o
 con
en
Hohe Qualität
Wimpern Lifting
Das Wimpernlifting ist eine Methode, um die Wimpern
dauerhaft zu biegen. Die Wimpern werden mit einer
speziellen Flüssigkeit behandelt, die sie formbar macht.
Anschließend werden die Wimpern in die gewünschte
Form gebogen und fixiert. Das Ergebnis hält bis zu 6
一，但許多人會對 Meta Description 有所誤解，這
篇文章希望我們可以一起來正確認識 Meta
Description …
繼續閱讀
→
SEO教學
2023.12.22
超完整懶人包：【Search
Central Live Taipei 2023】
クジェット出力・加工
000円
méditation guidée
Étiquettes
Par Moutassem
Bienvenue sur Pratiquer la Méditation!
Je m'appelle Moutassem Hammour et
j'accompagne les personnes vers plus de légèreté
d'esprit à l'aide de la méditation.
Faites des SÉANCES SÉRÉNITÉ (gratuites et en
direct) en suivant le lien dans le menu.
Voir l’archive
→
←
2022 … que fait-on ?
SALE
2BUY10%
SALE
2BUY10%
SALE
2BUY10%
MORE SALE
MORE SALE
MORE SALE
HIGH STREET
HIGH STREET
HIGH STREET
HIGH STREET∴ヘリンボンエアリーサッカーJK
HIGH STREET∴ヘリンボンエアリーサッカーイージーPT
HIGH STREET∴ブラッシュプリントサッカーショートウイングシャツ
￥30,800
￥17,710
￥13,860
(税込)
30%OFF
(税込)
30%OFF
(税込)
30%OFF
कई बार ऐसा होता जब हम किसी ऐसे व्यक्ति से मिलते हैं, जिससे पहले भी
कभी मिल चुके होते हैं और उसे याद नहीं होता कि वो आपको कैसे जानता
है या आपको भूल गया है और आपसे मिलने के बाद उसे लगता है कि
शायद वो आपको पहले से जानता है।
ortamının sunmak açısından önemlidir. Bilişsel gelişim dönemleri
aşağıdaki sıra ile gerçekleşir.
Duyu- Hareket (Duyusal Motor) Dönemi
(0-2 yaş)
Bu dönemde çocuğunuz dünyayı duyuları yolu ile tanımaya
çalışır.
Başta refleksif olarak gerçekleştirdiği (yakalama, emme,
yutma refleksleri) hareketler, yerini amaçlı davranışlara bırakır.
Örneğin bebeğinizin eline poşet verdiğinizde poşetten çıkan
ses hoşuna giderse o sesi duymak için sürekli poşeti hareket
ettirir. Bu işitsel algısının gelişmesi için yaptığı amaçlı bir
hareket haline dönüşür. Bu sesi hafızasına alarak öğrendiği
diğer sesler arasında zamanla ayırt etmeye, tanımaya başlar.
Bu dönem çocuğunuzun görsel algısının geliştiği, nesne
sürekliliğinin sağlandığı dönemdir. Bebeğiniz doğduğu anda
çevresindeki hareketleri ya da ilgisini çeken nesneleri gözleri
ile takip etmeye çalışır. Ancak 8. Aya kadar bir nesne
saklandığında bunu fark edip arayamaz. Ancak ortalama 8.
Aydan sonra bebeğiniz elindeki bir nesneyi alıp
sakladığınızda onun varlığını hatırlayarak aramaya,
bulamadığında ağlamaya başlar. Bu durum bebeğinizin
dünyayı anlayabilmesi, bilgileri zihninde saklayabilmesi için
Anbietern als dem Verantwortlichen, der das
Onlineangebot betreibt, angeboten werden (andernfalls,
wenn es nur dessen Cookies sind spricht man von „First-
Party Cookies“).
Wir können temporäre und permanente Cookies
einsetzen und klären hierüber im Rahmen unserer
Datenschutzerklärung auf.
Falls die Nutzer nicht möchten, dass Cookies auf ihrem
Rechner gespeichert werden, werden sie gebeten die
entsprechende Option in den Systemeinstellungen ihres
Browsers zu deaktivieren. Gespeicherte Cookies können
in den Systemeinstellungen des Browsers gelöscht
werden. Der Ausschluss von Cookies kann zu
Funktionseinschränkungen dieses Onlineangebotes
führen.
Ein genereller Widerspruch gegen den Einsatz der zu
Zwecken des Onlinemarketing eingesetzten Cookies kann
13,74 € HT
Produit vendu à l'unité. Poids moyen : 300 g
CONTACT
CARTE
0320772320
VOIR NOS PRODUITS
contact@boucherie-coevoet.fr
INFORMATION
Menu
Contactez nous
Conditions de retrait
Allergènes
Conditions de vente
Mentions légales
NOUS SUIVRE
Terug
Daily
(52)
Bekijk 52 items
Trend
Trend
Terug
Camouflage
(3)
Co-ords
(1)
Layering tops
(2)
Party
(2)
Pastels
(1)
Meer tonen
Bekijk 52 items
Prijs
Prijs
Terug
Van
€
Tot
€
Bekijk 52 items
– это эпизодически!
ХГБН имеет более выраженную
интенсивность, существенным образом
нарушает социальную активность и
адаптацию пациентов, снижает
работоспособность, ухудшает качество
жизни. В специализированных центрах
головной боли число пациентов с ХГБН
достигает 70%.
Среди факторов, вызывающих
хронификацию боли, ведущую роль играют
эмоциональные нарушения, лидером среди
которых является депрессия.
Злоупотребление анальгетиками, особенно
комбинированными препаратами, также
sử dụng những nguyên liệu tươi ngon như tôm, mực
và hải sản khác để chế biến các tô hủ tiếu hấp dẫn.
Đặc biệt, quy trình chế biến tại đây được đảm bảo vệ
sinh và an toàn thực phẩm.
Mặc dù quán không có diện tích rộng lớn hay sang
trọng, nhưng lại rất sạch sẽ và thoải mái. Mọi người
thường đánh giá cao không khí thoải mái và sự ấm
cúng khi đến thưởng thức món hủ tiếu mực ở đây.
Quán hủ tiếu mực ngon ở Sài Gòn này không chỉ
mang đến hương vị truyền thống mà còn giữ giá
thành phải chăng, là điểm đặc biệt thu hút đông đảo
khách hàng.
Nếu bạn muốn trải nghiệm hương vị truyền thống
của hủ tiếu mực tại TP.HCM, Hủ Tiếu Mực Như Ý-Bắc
---*---
DIRECTIONS FOR THIS TASK:
Wherever the string "können" occurs in the entries, copy that whole line.

WRITTEN ANSWER:
Wir können temporäre und permanente Cookies
Browsers zu deaktivieren. Gespeicherte Cookies können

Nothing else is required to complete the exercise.